We we’re having one of our conversation slams late on a Thursday afternoon. These conversations do feel a little competitive, like we’re all one-upping each other in weirdness. With three people, the conversation topics went something like this: burritos -> running -> Hunter S. Thompson (Google) -> Whitesnake (Slacker) -> Peanuts -> dog hair -> US mail -> Simon and Garfunkle -> Google -> Sesame Street -> Oscar -> Mr. Hooper -> death -> produce. This leads me to a Muppet Wiki looking at the episode in question and I discovered something remarkable.

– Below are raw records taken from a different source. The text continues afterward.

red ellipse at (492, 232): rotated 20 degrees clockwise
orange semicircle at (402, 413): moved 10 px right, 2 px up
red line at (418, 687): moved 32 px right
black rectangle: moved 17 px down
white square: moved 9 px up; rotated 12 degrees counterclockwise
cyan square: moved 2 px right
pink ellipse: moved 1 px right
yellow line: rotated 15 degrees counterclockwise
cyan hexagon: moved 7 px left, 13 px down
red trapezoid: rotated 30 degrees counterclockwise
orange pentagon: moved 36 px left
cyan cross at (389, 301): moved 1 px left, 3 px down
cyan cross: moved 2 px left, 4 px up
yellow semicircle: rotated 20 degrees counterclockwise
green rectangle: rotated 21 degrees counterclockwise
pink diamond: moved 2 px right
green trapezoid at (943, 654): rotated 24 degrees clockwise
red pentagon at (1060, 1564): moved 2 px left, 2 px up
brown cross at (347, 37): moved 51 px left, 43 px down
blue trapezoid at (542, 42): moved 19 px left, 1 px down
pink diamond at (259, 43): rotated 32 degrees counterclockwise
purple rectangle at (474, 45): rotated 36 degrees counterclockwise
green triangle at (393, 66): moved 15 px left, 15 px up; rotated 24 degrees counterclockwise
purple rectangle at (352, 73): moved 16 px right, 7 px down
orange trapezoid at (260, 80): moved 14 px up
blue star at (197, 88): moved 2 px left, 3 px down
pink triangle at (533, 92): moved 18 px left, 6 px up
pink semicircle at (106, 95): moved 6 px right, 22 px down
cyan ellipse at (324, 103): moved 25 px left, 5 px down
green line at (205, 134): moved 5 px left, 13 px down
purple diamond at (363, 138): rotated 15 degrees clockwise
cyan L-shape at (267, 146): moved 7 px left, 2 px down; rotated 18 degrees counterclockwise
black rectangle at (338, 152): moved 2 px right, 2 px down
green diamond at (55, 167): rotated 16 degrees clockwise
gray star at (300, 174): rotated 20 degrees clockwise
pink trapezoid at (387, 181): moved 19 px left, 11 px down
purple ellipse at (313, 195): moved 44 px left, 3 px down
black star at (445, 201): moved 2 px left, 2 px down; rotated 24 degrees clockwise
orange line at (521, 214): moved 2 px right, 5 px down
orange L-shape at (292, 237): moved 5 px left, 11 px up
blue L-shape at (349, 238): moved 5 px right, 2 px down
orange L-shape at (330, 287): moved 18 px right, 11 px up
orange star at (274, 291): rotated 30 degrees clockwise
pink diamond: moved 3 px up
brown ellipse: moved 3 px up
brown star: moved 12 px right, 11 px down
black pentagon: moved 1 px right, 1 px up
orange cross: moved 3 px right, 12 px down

The average number of scenes in a 50 minute episode of Sesame Street was between 35-40. That’s a separate scene about every 80 seconds. And these aren’t scenes that are part of the same narrative. We’re not following Ernie around on the streets and each scene is a new house or doorstep. We go from Big Bird -> The Count ->  cat in a dollhouse -> weird pinball machine -> Guy Smiley -> numbers roll call -> the letter H -> the number 4 -> cake -> puppies -> Ernie -> kids on a playground.

Every 80 seconds we get something completely different.

No wonder we’re good at skipping around. Jim Henson did it to us. Snuffy and Maria did it to us. We were conditioned.

So, thank you Sesame Street for teaching me how to count and for ruining my ability to focus on one thing for more than 80 seconds. My life is peppered with oddities because of it.